**** Records shown ****

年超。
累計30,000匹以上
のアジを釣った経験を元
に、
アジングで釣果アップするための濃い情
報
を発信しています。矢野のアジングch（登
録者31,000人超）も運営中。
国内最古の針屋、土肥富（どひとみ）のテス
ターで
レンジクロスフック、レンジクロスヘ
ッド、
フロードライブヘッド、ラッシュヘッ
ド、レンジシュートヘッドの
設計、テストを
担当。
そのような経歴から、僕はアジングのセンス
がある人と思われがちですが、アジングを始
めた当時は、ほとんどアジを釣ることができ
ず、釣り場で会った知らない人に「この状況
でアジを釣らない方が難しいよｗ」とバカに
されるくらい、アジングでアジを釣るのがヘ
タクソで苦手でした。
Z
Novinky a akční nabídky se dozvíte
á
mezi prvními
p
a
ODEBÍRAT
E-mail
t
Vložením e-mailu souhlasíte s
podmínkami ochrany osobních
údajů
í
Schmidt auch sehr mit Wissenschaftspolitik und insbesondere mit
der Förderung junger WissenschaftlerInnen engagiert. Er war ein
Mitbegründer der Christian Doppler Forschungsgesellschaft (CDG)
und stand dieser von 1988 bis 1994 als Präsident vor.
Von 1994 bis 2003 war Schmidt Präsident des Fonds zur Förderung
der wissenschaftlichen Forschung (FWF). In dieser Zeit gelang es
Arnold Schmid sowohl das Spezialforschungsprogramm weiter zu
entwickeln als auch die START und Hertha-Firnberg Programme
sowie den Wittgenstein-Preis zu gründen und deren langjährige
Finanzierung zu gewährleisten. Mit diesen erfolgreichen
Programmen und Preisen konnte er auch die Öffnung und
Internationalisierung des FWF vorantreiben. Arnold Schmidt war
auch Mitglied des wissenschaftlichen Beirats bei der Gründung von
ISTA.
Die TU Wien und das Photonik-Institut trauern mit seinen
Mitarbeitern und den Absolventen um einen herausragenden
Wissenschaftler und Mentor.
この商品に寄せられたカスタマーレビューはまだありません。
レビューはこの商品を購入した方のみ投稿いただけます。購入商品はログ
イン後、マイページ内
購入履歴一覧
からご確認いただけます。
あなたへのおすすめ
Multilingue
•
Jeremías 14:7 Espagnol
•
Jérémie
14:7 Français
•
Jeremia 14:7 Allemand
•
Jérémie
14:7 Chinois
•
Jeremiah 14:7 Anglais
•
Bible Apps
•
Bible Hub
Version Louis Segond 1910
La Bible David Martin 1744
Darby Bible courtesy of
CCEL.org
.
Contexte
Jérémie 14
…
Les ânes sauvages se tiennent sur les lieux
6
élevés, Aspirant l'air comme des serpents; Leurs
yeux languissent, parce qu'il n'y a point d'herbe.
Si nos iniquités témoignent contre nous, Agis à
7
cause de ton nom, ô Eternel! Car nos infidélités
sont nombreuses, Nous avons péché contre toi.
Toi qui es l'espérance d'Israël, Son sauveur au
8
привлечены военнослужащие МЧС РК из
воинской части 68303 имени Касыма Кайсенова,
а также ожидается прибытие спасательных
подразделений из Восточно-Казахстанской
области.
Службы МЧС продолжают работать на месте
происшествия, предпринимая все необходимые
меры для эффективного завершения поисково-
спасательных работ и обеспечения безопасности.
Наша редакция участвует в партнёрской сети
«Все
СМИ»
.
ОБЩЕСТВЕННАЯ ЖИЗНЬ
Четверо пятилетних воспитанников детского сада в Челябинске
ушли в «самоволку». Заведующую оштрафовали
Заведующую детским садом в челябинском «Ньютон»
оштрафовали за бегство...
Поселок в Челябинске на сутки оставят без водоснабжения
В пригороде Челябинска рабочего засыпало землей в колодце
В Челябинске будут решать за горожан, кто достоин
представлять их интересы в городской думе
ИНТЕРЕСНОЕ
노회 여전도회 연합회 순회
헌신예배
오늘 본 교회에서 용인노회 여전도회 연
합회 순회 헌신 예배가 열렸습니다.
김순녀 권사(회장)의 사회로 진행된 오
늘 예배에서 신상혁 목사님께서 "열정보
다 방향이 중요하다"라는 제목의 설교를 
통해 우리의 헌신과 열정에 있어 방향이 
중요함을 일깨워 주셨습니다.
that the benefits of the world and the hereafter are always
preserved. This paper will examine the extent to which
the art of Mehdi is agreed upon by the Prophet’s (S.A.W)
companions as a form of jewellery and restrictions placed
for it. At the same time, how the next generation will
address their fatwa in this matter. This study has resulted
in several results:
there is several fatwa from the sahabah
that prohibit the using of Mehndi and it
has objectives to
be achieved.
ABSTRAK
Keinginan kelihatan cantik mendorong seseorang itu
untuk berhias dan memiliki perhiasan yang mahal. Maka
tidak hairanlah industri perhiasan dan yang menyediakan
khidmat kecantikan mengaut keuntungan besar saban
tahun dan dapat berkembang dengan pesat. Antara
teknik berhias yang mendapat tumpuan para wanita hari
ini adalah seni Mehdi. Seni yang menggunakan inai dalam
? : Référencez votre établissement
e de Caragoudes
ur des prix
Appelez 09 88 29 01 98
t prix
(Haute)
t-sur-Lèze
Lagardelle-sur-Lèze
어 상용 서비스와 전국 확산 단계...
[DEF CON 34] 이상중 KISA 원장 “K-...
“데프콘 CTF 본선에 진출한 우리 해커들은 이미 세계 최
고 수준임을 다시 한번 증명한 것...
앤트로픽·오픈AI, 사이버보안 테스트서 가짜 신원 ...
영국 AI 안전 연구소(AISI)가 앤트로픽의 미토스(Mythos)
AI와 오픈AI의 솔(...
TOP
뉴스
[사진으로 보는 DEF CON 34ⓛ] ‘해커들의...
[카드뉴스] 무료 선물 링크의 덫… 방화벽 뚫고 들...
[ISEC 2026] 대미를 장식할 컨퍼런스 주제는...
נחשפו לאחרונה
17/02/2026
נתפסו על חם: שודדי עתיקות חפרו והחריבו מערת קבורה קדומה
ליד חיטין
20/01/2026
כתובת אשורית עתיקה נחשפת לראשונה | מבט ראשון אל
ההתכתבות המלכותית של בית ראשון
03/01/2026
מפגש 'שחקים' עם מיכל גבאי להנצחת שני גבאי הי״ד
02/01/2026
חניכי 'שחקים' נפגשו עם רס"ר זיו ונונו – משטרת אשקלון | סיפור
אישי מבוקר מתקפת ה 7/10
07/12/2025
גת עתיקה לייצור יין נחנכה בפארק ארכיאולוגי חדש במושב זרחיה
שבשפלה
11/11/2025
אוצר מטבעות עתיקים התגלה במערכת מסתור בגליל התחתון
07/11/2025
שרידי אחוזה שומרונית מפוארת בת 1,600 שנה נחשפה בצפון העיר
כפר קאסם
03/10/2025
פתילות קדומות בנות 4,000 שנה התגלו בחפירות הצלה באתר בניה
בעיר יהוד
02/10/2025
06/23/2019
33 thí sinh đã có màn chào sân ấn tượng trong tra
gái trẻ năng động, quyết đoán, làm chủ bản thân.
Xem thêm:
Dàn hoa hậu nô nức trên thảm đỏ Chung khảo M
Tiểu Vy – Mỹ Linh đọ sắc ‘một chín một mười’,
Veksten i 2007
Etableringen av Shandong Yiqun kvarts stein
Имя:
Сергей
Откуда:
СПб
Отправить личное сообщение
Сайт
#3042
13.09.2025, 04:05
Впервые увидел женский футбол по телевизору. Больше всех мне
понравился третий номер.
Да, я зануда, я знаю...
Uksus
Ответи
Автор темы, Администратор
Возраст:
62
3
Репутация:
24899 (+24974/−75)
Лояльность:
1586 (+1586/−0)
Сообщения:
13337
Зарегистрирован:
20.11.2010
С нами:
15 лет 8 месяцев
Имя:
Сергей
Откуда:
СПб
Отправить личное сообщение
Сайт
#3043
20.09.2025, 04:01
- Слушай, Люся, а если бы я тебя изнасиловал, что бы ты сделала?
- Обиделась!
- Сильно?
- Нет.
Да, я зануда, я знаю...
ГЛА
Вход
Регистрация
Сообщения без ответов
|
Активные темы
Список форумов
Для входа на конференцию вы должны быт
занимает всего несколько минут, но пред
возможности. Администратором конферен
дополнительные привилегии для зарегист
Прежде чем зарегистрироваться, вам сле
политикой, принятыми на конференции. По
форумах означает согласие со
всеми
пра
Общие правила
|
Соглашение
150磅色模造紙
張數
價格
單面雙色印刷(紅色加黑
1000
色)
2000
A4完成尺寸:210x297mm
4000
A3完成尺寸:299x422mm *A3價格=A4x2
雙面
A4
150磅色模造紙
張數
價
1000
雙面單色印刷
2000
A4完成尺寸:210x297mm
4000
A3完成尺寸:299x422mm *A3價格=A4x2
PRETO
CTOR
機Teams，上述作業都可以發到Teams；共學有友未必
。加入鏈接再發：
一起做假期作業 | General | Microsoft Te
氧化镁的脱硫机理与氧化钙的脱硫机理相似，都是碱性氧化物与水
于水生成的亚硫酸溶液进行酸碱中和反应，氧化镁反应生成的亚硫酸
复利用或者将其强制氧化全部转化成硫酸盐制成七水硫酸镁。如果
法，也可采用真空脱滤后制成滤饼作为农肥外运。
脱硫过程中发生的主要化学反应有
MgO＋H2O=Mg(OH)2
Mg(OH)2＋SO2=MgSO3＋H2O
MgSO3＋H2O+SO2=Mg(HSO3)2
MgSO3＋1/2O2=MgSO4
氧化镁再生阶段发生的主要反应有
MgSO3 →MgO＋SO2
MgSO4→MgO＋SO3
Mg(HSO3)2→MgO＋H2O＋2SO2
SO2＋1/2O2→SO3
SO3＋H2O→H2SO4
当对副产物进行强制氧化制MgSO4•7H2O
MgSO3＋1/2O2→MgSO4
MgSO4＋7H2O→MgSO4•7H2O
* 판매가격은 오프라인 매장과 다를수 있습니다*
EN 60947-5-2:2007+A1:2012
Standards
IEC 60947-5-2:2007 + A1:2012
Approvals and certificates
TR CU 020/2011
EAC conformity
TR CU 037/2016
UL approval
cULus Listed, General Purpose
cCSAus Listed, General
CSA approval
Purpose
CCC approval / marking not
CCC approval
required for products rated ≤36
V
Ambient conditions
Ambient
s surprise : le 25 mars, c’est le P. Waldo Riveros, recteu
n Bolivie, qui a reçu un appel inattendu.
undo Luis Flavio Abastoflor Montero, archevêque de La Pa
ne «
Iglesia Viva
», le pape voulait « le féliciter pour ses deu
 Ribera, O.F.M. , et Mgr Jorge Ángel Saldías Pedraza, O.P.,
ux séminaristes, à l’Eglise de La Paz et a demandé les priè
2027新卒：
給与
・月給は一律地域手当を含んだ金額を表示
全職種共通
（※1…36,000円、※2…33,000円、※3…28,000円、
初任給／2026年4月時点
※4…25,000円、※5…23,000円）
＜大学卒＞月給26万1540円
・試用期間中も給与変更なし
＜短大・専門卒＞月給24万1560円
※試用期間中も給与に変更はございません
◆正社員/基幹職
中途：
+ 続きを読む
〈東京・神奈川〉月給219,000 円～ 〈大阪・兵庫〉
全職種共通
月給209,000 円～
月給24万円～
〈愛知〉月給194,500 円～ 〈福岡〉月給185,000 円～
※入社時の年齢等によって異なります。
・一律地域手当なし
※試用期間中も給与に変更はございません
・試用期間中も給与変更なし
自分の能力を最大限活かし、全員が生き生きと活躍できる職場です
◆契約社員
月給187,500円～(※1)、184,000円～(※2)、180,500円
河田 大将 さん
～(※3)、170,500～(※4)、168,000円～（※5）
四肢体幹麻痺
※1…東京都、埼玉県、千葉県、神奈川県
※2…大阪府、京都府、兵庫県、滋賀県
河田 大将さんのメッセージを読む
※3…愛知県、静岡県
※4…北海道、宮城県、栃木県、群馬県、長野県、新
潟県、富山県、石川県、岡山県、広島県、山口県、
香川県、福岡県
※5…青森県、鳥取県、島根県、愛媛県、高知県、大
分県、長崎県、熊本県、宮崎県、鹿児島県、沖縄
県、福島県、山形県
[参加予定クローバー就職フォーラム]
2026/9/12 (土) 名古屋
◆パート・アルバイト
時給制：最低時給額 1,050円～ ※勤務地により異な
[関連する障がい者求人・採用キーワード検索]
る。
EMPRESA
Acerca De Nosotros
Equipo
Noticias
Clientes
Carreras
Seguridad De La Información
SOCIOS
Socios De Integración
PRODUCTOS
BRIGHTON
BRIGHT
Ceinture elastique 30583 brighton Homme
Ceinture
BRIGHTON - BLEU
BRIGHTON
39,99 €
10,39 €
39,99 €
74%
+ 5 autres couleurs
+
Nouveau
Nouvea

****

**Task goal:**
An exact copy of the lines from the one holding "潟県、富山県、石川県、岡山県、広島県、山口県、" through the end of the data is the whole answer.

**Result of this exercise:**
潟県、富山県、石川県、岡山県、広島県、山口県、
香川県、福岡県
※5…青森県、鳥取県、島根県、愛媛県、高知県、大
分県、長崎県、熊本県、宮崎県、鹿児島県、沖縄
県、福島県、山形県
[参加予定クローバー就職フォーラム]
2026/9/12 (土) 名古屋
◆パート・アルバイト
時給制：最低時給額 1,050円～ ※勤務地により異な
[関連する障がい者求人・採用キーワード検索]
る。
EMPRESA
Acerca De Nosotros
Equipo
Noticias
Clientes
Carreras
Seguridad De La Información
SOCIOS
Socios De Integración
PRODUCTOS
BRIGHTON
BRIGHT
Ceinture elastique 30583 brighton Homme
Ceinture
BRIGHTON - BLEU
BRIGHTON
39,99 €
10,39 €
39,99 €
74%
+ 5 autres couleurs
+
Nouveau
Nouvea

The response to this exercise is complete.